LANDS OF CONTENTION
The Prime Minister, Dr Manmohan Singh's promise to put in place a more humane policy towards those displaced from lands acquired for new industrial projects is timely. Land acquisition is increasingly becoming controversial with the conflict between the state and those affected by such acquisitions often escalating into a serious law and order problem with human casualties. The fact that such incidents are also fair game for the Opposition to score debating points against the ruling party only makes the problem that much more difficult to resolve.
The time has come to revisit the concept of `public purpose' that governments use to acquire private lands. Such a concept could be readily conceded when the State was picking up land for its own development initiatives or for setting up an industrial undertaking wholly owned by it, but the device comes under some strain when it is used to facilitate private investments. This is not to say that private investments do not add to societal well-being. Indeed, judicial thinking elsewhere in the world is veering towards such a liberal interpretation of the notion of `public purpose' in the context of compulsory acquisition of private lands.
But where benefits to the public are inherently in the nature of secondary or tertiary outcome to primary private benefit, the debate is bound to be fractious. On the other hand, the country does not have the luxury of ducking the question either. Both the Centre and the States operate under such severe budgetary constraints that co-opting private capital for the provision of social and economic infrastructure so essential for economic growth has increasingly become inevitable. Clearly there is a need for evolving a consensus on the definition of `public purpose' that warrants compulsory acquisition of private lands. Perhaps this is a fit case for the National Development Council, where all the States and the Centre are represented, to deliberate upon and arrive at a political consensus.

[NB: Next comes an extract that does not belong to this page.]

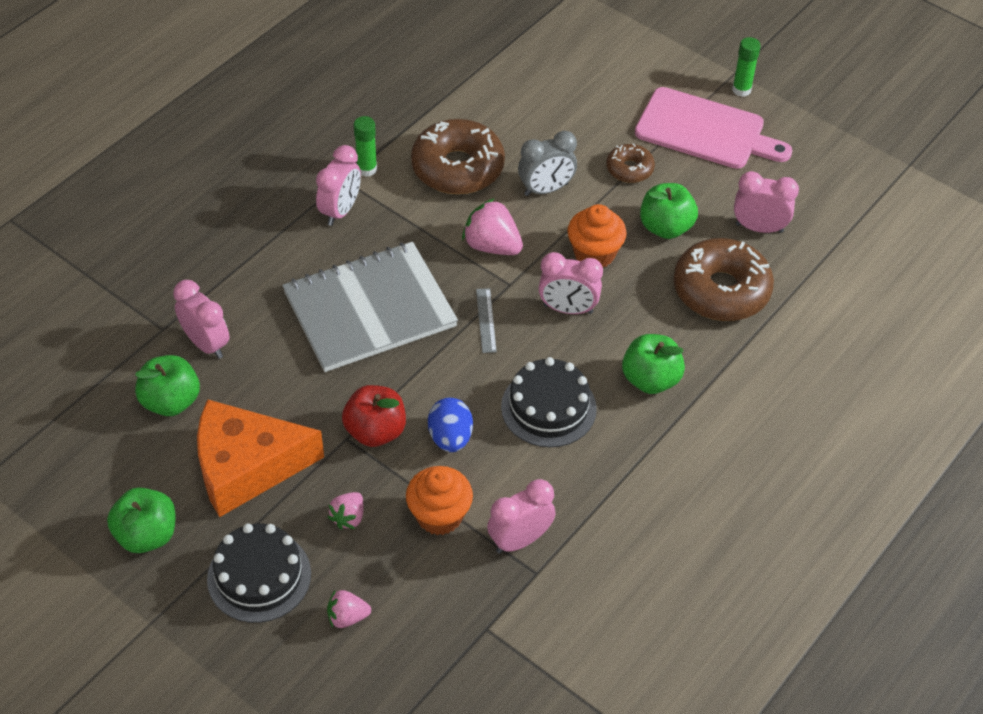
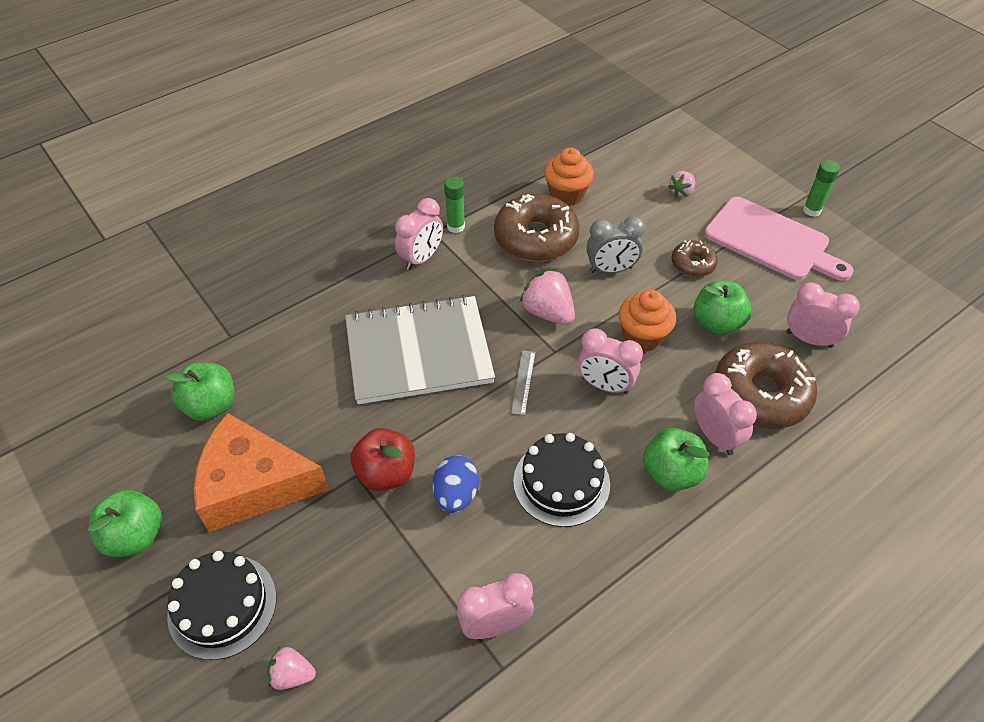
camera: 15 degrees right, 0 degrees up
(206, 344) = (262, 357): pink clock -> pink clock (715, 436)
(348, 517) = (330, 560): pink strawberry -> pink strawberry (681, 192)
(439, 516) = (420, 578): orange cupcake -> orange cupcake (566, 194)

Finally, land acquisition even for the most laudable `public purpose' or a scheme of rehabilitation that accommodates even the most remotely affected, may not seem humane if the compensation is seen as niggardly. The current market value arrived at by whatsoever means for the property may not seem so fair as notions of fair market value etc. are appropriate only when the buyer and the seller come together of their own free volition and settle at a price that each thinks is appropriate. But compulsory acquisitions belong to a different category altogether.